The exhibit occupies the majority of the museum, leading viewers through a timeline of comics from newspapers and books that address and reflect social and political issues of their period. The women who wrote and illustrated these comics struggled against a strong gender bias for decades.

“Women really had a hard time breaking through the glass ceiling within the comic industry, just like in the majority of the industries,” Adam said. “It’s another example of women having to break through barriers, and they did that by perseverance.”

Though all of the comics in the exhibit tell the story of women’s journey across the decades, several starkly reflect the struggles and triumphs of specific eras. Adam said they intentionally made the exhibit “organic” to encourage discussion and feedback.

The first piece displayed, a newspaper comic from 1914 titled “Dimples,” was discovered in a thrift shop. Artist Grace Drayton’s comic features a little girl scolding her puppy as it knocks a wagon over in pursuit of a rabbit. The comic is printed in color, and illustrations of women and girls fill the margins of the full page, including a little girl holding a suffragette sign.

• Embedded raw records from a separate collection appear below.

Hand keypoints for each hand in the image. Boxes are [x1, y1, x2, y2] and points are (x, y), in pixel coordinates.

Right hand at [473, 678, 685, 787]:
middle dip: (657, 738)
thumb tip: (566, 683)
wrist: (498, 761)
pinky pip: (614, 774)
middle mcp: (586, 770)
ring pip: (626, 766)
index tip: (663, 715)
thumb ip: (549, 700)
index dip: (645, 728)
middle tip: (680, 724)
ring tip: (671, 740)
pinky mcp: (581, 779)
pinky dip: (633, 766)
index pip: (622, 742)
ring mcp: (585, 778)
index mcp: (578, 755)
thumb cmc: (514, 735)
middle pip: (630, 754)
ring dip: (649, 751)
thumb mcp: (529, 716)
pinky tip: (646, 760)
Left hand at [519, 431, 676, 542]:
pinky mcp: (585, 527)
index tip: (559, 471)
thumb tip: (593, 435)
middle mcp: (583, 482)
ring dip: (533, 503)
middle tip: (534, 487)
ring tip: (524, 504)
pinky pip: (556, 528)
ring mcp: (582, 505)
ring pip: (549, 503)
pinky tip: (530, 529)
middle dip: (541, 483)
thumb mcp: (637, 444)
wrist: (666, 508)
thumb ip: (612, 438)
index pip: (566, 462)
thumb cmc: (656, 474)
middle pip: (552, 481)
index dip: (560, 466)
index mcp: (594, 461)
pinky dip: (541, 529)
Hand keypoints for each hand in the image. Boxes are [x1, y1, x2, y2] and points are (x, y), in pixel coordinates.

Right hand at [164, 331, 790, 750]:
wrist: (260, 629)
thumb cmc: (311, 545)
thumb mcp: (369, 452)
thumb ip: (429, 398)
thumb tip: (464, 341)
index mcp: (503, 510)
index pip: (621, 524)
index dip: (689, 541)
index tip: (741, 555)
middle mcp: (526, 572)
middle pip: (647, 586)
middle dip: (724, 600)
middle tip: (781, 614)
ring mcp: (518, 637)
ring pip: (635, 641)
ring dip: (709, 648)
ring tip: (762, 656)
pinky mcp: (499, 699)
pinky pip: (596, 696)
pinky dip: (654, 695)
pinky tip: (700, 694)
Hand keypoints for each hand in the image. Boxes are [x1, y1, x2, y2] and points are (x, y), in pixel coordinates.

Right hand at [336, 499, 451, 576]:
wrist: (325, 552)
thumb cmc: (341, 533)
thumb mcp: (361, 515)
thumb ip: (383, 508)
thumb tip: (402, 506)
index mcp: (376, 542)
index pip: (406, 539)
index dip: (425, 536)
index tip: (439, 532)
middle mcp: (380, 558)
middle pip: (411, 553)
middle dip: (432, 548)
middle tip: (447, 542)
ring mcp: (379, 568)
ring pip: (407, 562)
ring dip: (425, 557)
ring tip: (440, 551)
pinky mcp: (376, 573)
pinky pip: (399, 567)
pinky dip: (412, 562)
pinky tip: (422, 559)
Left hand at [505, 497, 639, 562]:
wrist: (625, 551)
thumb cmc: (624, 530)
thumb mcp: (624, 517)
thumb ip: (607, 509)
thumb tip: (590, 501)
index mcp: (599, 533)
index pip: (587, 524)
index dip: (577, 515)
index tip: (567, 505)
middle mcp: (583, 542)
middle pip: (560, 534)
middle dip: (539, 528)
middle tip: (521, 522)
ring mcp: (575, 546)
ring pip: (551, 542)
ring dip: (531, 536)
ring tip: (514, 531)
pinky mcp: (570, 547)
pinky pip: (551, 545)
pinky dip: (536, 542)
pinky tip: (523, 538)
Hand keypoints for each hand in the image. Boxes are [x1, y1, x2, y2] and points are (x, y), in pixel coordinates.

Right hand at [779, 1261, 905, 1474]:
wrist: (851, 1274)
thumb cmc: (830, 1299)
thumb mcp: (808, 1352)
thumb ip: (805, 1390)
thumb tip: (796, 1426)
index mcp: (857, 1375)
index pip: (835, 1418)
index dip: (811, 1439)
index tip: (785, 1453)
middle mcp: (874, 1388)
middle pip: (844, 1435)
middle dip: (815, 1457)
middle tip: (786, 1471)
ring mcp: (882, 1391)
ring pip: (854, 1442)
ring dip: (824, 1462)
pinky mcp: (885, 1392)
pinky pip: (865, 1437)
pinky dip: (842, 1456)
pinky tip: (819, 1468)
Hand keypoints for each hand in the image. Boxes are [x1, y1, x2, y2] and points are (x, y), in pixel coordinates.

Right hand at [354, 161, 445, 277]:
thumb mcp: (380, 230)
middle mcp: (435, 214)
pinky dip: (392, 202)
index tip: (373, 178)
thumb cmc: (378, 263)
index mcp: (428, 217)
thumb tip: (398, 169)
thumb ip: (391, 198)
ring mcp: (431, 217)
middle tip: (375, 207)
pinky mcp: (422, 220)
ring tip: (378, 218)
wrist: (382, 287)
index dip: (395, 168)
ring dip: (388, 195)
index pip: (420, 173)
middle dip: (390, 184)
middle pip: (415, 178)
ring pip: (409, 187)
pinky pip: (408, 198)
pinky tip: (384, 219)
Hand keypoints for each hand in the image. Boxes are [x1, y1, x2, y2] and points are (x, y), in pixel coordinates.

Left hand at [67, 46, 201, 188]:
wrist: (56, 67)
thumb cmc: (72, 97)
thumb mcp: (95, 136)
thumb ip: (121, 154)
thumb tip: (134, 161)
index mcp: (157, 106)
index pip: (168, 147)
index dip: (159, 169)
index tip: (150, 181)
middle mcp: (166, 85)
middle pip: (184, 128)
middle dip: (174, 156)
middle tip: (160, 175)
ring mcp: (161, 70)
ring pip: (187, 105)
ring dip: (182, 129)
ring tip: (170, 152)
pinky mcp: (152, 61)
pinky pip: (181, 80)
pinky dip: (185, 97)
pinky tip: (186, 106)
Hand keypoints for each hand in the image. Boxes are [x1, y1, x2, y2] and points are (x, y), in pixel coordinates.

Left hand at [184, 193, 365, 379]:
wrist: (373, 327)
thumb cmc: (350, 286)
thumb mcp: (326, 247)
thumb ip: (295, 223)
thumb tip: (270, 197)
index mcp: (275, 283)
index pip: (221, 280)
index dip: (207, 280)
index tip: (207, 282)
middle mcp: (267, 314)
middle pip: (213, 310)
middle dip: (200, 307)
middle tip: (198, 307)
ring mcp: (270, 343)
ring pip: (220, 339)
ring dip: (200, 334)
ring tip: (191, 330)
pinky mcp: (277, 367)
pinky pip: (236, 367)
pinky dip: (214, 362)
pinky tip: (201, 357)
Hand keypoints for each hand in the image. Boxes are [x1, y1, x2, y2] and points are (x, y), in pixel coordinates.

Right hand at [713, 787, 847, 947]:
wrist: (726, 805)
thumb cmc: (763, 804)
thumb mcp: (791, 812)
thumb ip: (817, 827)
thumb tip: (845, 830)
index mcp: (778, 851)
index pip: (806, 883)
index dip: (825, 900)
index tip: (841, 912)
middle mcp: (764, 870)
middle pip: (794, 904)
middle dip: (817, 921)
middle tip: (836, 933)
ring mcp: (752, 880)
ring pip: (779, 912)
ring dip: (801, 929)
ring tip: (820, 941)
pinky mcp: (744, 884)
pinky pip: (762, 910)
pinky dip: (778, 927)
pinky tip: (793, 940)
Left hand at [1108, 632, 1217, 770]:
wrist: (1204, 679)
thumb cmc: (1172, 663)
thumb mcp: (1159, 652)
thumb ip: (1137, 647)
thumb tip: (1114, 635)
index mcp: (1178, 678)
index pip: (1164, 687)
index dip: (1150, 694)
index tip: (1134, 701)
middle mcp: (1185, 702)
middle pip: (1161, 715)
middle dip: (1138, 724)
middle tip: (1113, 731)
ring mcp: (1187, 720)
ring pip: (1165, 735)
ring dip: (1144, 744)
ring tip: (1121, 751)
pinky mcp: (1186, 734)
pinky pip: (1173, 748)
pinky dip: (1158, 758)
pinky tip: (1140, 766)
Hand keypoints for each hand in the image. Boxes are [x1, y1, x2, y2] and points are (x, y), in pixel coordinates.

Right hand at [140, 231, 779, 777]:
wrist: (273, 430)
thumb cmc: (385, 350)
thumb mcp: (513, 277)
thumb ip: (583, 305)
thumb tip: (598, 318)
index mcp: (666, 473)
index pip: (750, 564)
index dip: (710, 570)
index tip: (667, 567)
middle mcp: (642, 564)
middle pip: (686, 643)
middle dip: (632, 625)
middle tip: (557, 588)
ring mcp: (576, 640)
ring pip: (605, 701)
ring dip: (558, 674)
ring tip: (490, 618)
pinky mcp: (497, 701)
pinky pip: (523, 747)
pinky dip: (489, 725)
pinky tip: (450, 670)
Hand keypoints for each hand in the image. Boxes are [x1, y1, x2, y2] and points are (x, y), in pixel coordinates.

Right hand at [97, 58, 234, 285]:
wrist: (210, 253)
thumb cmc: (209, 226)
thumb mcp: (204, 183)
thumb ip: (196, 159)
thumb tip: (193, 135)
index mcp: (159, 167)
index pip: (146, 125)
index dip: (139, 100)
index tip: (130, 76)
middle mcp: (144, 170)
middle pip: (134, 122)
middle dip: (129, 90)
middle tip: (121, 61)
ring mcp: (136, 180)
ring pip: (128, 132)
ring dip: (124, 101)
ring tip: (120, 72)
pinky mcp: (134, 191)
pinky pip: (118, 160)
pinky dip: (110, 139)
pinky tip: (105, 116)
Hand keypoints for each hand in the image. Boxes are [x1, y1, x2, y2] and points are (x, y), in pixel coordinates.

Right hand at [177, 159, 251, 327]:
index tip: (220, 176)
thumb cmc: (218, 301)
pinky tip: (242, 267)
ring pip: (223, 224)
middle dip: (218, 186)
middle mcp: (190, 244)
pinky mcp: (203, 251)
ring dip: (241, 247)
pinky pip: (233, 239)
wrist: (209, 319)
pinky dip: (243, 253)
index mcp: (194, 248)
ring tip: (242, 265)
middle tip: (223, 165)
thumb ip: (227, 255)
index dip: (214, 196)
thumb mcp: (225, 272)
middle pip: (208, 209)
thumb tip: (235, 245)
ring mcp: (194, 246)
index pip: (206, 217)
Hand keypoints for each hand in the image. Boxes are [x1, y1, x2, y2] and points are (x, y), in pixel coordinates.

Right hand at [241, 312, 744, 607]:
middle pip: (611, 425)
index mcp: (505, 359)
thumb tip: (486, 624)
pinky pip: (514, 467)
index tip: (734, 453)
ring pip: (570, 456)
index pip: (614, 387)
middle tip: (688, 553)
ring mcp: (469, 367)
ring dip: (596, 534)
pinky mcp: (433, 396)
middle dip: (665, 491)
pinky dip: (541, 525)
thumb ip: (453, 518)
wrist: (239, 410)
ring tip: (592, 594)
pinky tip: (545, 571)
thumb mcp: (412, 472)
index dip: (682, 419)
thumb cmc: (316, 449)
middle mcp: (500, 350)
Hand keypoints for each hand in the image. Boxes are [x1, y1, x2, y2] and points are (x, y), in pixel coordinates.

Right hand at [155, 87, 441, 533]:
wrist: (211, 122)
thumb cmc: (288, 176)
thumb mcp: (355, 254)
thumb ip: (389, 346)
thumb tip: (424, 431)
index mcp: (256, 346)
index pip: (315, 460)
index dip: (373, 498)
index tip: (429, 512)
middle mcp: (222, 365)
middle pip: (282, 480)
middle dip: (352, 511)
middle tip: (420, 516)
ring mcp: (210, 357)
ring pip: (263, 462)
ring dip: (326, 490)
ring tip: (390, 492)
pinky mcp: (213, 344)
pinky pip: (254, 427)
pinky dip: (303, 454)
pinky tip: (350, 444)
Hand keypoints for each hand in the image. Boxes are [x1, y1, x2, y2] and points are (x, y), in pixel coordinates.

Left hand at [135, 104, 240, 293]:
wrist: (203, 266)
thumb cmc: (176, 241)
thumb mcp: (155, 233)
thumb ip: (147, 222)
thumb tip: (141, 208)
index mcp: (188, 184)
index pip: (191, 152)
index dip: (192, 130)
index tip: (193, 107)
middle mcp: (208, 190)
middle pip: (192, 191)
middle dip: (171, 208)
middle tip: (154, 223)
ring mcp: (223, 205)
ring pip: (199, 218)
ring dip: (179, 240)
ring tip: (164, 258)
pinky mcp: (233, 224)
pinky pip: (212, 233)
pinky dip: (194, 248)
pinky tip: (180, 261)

A decade later, the comics of Ethel Hays portray the glamorous, independent flapper woman of the 1920s. In one piece, the main character, wearing a drop-waist dress and a short bob cut, quips about partying and her inability to cook, breaking the mold of the traditional woman of the time.

The women of the 1940s continued to challenge the role of women. Crime-fighting, fiery heroines appeared in the form of Señorita Rio, a nightclub entertainer by day and Nazi-fighter by night; Glory Forbes, known as “The Woman in Red;” and a slew of other brave women who fought for justice, and often saved men.

Yet these were not the only fiery females of their time. The women who wrote and illustrated their stories broke down gender barriers with just as much spunk. A spirited letter from the Committee for Women Cartoonists addressing the men of the National Cartoonists Society – an organization that barred women from joining – is displayed in the “Wonder Women” exhibit as an example of artists’ fearless trailblazing.

Another sign of the times is seen in the romance comics of the 1950s, which supported the woman’s role in the home in post-World War II. As male cartoonists returned from fighting, they pushed women into what they deemed as a gender-appropriate job, an exhibit post said.

One such comic, titled “You Can’t Fool Love,” depicts a woman agonizing over why her lover has not proposed at the same time as reflecting on how she never thought she would want to be married.

Modern comics from the mid-1990s to the present returned to challenging social issues by addressing topics such as body image, acceptance of same-sex relationships and domestic abuse. Some of the women are illustrated to have more realistic body types, as opposed to an idealized female body portrayed in most comics. Part of the exhibit acknowledges and discusses the hyper-sexualization of women in comics as well.

Jackie Estrada, administrator of the Will Eisner Comic Industry Awards for 23 years, is scheduled to appear at a panel discussion Aug. 15 at 7 p.m. Senior Artist Laurie Fuller and Senior Character Artist Kacey Helms, both of Sony Online Entertainment, will join Estrada on the panel.